--- Source data Enclosed Below ---

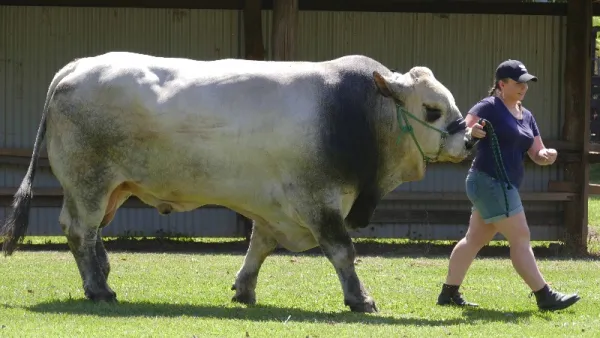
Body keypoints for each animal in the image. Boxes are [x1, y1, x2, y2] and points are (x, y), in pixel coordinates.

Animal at [1, 51, 478, 312]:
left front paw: (244, 289)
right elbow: (343, 252)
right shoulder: (318, 202)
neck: (360, 113)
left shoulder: (272, 206)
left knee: (90, 235)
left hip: (104, 188)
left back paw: (101, 276)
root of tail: (76, 67)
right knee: (80, 231)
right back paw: (99, 288)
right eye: (433, 108)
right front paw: (360, 299)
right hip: (89, 183)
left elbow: (259, 248)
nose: (470, 138)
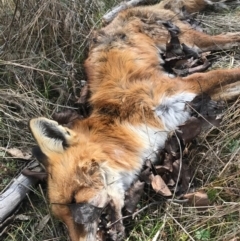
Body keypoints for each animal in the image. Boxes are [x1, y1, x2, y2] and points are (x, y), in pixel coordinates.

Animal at [29, 0, 240, 240]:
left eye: (74, 199)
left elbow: (227, 73)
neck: (125, 120)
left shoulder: (183, 86)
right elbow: (231, 88)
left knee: (232, 37)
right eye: (62, 219)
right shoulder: (192, 104)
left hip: (193, 40)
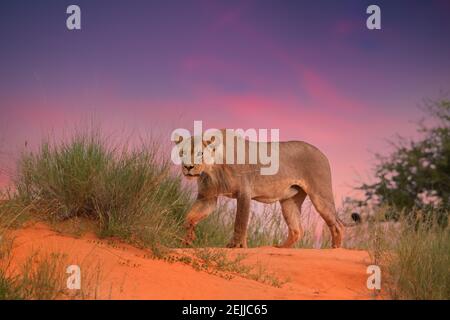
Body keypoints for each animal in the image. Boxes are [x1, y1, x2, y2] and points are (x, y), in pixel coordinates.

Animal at [173, 129, 344, 249]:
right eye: (181, 152)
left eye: (200, 153)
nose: (188, 167)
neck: (211, 169)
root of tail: (321, 152)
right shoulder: (207, 198)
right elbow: (190, 217)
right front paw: (186, 238)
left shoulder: (244, 192)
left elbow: (240, 221)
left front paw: (236, 246)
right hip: (289, 201)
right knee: (297, 230)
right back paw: (280, 248)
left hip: (320, 195)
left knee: (338, 224)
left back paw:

--- End of Enclosed Source data ---

▶ _Exercise brief_
Drop the pictures; return the lines above from the line containing "right knee: (80, 231)" to the line containing "right eye: (181, 152)", both included, exactly.

▶ _Result of the exercise_
right knee: (80, 231)
right back paw: (99, 288)
right eye: (433, 108)
right front paw: (360, 299)
right hip: (89, 183)
left elbow: (259, 248)
nose: (470, 138)
Body keypoints for each animal in the image. Boxes are [x1, y1, x2, y2] and points are (x, y), in pixel coordinates.

Animal at [29, 0, 240, 240]:
left eye: (74, 199)
left elbow: (227, 73)
neck: (125, 120)
left shoulder: (183, 86)
right elbow: (231, 88)
left knee: (232, 37)
right eye: (62, 219)
right shoulder: (192, 104)
left hip: (193, 40)
Body keypoints for each animal in the image. Boxes are [x1, y1, x2, y2] and points are (x, y), in pixel coordinates.

Animal at [173, 129, 344, 249]:
right eye: (181, 152)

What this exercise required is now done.